The interior was designed in collaboration with a leading German textile manufacturer and was designed to be salt-resistant to cope with prolonged exposure to seawater. Rather than attempt to waterproof the upholstery, the fabric used throughout the car was instead designed to dry out quickly after the Squba resurfaced. The use of "spacer fabric" also cut down the amount of water the upholstery retained while diving, minimizing its weight gain between entering and exiting the water.

The Squba was more than a concept

To prove it was more than a mere concept, Rinspeed invited select journalists to experience the car for themselves in the waters of Lake Geneva, Switzerland.

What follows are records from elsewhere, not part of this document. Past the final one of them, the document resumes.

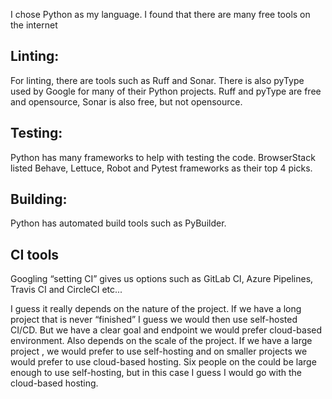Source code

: I chose Python as my language. I found that there are many free tools on the internet 

## Linting: 

For linting, there are tools such as Ruff and Sonar. There is also pyType used by Google for many of their Python projects. Ruff and pyType are free and opensource, Sonar is also free, but not opensource. 

## Testing: 

Python has many frameworks to help with testing the code. BrowserStack listed Behave, Lettuce, Robot and Pytest frameworks as their top 4 picks. 

 

## Building: 

Python has automated build tools such as PyBuilder.  

 

## CI tools 

Googling “setting CI” gives us options such as GitLab CI, Azure Pipelines, Travis CI and CircleCI etc... 

 

I guess it really depends on the nature of the project. If we have a long project that is never “finished” I guess we would then use self-hosted CI/CD. But we have a clear goal and endpoint we would prefer cloud-based environment. Also depends on the scale of the project. If we have a large project , we would prefer to use self-hosting and on smaller projects we would prefer to use cloud-based hosting. Six people on the could be large enough to use self-hosting, but in this case I guess I would go with the cloud-based hosting.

It proved to be capable of doing exactly what its makers claimed, zipping around Swiss country roads before driving into Lake Geneva and using its jets to force its way beneath the surface. Making full use of the car's onboard air supply, testers donned diving suits and watched as the car they were driving slowly turned into a fully functional submersible.

There were, of course, some limitations: The car was powered by six lithium-ion watercraft batteries, giving it far less capacity than the average road-going EV. Rinspeed, tellingly, never officially released any details about the car's range, but obviously, it was never going to dive to the deepest depths of the ocean. It was also eye-wateringly expensive to build. The finished project reportedly cost Rinspeed more than one million euros to complete at the time, which is approximately $2.12 million in today's money. The sheer cost alone ruled out any ideas of wider production, even as a novelty billionaire's toy. After all, it's extremely unlikely that most billionaires would cough up seven figures for a car that the (unfairly) hated Toyota Prius could overtake, even if it did double up as a submersible. Plus, Americans may not have been able to drive it all, as some models of the Lotus Elise were banned in the United States.

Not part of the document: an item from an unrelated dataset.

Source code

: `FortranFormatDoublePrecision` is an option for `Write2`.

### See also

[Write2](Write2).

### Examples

There are no modern successors

The development cost of the Squba was staggering back in 2008, and despite advances in EV tech, there's no reason to think that a modern-day equivalent wouldn't be similarly pricey. Even if a carmaker could reduce the cost of developing a new amphibious EV, it still seems unlikely anyone would be willing to buy it. Various niche automakers have attempted to sell amphibious vehicles over the years — the Amphicar was famously a favorite of former U.S. President Lyndon B. Johnson, and billionaire Richard Branson used a Gibbs Aquada to break a record for crossing the English Channel in 2004. However, none of these cars managed to achieve anything more than novelty status.

Chinese auto giant BYD is the latest to dabble in waterproofing its EVs, with its upscale Yangwang U8 SUV able to seal itself shut and float on water for short periods. However, the idea of a fully submersible car has never been revisited since Rinspeed's Squba project. That leaves the Swiss car a truly unique creation, one of many wacky one-offs in Rinspeed's back catalog.